** Data for this exercise follows **

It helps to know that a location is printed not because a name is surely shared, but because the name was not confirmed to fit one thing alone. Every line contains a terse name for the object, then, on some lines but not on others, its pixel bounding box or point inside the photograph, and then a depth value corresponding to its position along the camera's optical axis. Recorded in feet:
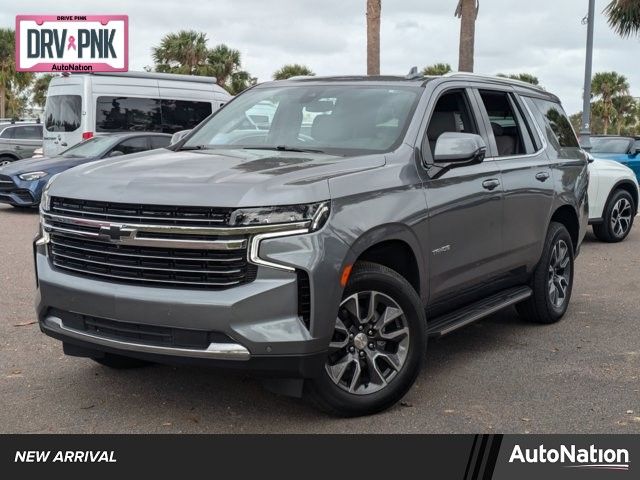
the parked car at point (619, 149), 57.00
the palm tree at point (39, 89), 184.88
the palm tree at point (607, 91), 179.83
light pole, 67.56
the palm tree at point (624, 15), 80.64
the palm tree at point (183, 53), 126.62
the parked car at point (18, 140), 77.46
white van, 56.75
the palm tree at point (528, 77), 140.91
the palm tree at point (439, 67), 120.43
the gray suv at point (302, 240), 13.24
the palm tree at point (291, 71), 135.03
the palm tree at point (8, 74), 172.82
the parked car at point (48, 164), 46.11
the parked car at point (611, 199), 37.91
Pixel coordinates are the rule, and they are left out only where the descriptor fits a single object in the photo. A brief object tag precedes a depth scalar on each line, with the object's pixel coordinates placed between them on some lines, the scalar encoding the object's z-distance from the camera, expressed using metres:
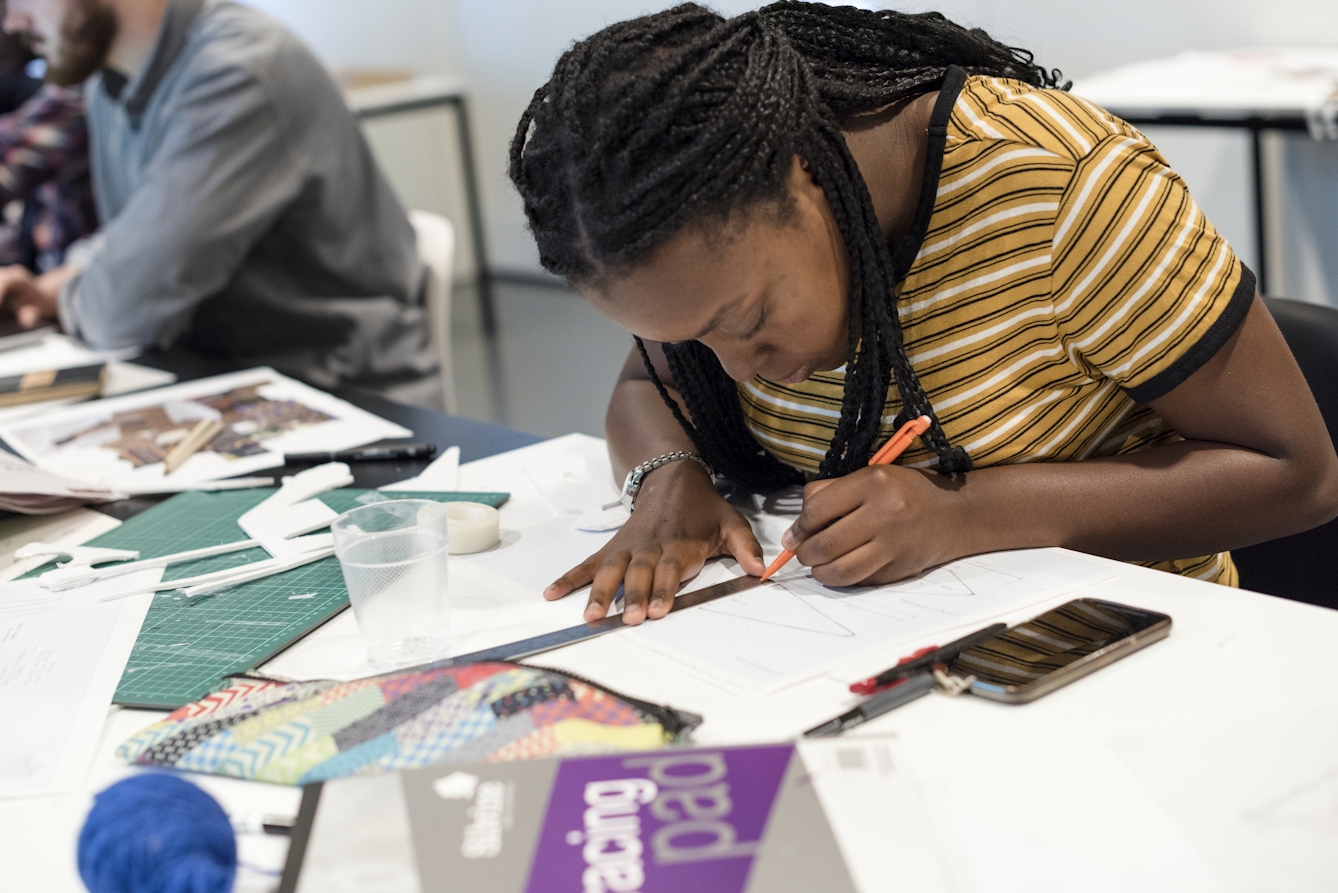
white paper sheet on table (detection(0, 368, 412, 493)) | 1.54
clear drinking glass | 0.96
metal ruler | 0.93
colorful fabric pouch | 0.76
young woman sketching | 0.92
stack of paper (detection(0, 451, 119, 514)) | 1.36
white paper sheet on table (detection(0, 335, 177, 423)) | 1.92
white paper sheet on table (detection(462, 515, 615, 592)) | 1.12
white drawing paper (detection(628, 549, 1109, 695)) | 0.88
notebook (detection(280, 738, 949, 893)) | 0.62
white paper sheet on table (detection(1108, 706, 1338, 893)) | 0.62
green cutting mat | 0.96
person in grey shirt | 2.19
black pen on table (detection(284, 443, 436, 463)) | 1.50
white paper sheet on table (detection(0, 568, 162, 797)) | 0.86
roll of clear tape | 1.17
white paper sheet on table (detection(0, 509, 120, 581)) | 1.35
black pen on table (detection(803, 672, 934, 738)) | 0.78
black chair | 1.18
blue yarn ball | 0.60
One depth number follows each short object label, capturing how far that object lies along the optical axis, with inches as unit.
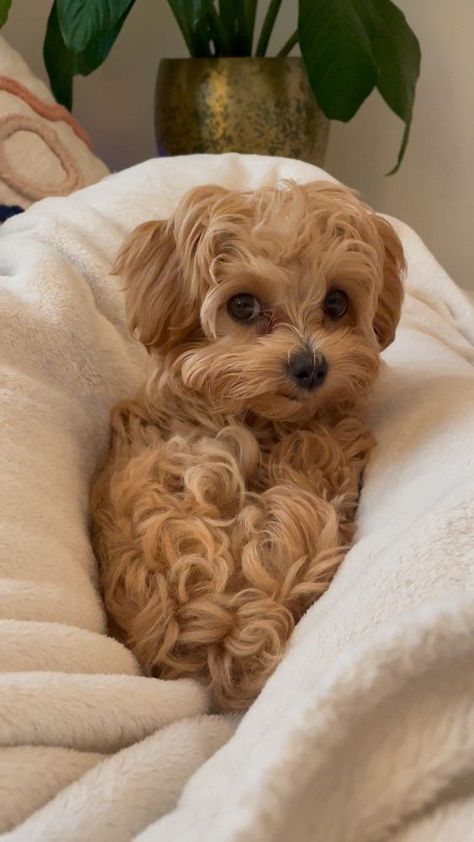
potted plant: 43.8
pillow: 39.3
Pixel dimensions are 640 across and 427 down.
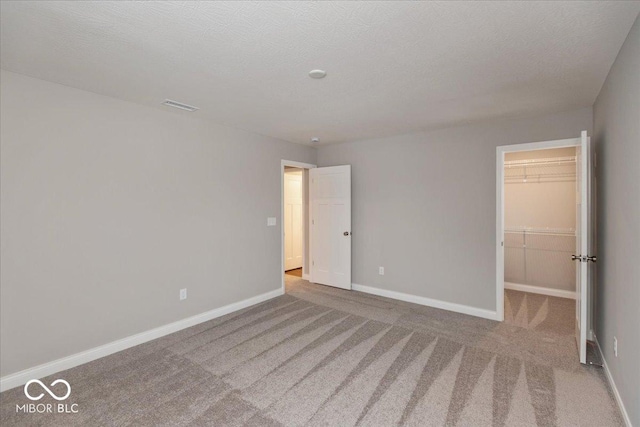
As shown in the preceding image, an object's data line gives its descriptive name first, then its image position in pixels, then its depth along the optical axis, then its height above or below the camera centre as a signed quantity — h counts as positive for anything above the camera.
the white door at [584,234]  2.61 -0.19
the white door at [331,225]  5.06 -0.23
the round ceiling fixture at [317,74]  2.39 +1.11
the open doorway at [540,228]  4.71 -0.27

** End of Data for this exercise **

* _Assignment_
All entries should be given again exactly, except that pictures are to be excluded.

* _Response to this exercise_
It helps to know that a location is printed not because a name is surely shared, but because the name was not confirmed to fit one thing alone. Every line contains a terse name for the object, then, on some lines but not on others, its pixel bounding box or point inside the photograph, and then a depth value corresponding to its position along the camera's optical axis. Recorded in feet:
the parked car at point (619, 149), 57.00
the palm tree at point (39, 89), 184.88
the palm tree at point (607, 91), 179.83
light pole, 67.56
the palm tree at point (624, 15), 80.64
the palm tree at point (183, 53), 126.62
the parked car at point (18, 140), 77.46
white van, 56.75
the palm tree at point (528, 77), 140.91
the palm tree at point (439, 67), 120.43
the gray suv at point (302, 240), 13.24
the palm tree at point (291, 71), 135.03
the palm tree at point (8, 74), 172.82
the parked car at point (48, 164), 46.11
the parked car at point (611, 199), 37.91
Pixel coordinates are the rule, and they are left out only where the descriptor fits a single object in the photo. A brief object tag precedes a depth scalar on each line, with the object's pixel coordinates placed between them on some lines, the scalar encoding the object's z-distance from the camera, expressed using metres:
white paper sheet on table (detection(0, 368, 412, 493)) | 1.54
clear drinking glass | 0.96
metal ruler | 0.93
colorful fabric pouch | 0.76
young woman sketching | 0.92
stack of paper (detection(0, 451, 119, 514)) | 1.36
white paper sheet on table (detection(0, 335, 177, 423)) | 1.92
white paper sheet on table (detection(462, 515, 615, 592)) | 1.12
white drawing paper (detection(628, 549, 1109, 695)) | 0.88
notebook (detection(280, 738, 949, 893)) | 0.62
white paper sheet on table (detection(1108, 706, 1338, 893)) | 0.62
green cutting mat | 0.96
person in grey shirt | 2.19
black pen on table (detection(284, 443, 436, 463)) | 1.50
white paper sheet on table (detection(0, 568, 162, 797)) | 0.86
roll of clear tape | 1.17
white paper sheet on table (detection(0, 509, 120, 581)) | 1.35
black pen on table (detection(803, 672, 934, 738)) | 0.78
black chair | 1.18
blue yarn ball | 0.60
One depth number follows each short object label, capturing how far that object lies along the optical axis, with inches as unit.
potted plant: 43.8
pillow: 39.3
Pixel dimensions are 640 across and 427 down.
As shown in the preceding image, an object's data line gives its descriptive name first, then its image position in pixels, then its depth along the optical axis, then its height above or below the camera centre as a signed quantity — h counts as positive for anything above the camera.
the white door at [584,234]  2.61 -0.19
the white door at [331,225]  5.06 -0.23
the round ceiling fixture at [317,74]  2.39 +1.11
the open doorway at [540,228]  4.71 -0.27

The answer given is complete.